● EXERCISE GOAL
The output should be all lines of the entries below in which the word "restaurant" occurs.

[Source texts of formatted documents]
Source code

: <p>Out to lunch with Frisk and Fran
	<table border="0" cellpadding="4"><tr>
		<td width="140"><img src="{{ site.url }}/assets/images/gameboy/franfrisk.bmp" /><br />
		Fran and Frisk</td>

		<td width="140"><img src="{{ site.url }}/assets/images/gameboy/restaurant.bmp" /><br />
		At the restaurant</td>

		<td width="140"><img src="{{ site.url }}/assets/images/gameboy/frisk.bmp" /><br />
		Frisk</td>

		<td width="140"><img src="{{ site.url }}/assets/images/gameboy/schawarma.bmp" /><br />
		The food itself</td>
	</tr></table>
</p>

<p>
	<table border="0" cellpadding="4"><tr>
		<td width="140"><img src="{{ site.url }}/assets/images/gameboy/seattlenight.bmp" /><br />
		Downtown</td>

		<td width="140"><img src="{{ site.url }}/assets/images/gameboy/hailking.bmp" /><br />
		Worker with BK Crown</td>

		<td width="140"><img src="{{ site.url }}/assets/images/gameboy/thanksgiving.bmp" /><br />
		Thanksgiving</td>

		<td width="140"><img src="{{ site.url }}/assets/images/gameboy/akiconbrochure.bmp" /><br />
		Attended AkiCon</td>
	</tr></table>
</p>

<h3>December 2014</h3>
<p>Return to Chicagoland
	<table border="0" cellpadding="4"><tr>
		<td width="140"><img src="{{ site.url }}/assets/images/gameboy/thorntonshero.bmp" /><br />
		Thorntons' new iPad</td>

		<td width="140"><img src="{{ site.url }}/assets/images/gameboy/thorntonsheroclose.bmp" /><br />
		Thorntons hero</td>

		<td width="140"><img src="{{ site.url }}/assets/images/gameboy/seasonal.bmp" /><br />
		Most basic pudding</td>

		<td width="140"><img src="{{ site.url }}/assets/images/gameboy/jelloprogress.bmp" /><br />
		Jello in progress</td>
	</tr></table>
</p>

● SOLUTION TO THIS PROBLEM
		<td width="140"><img src="{{ site.url }}/assets/images/gameboy/restaurant.bmp" /><br />
		At the restaurant</td>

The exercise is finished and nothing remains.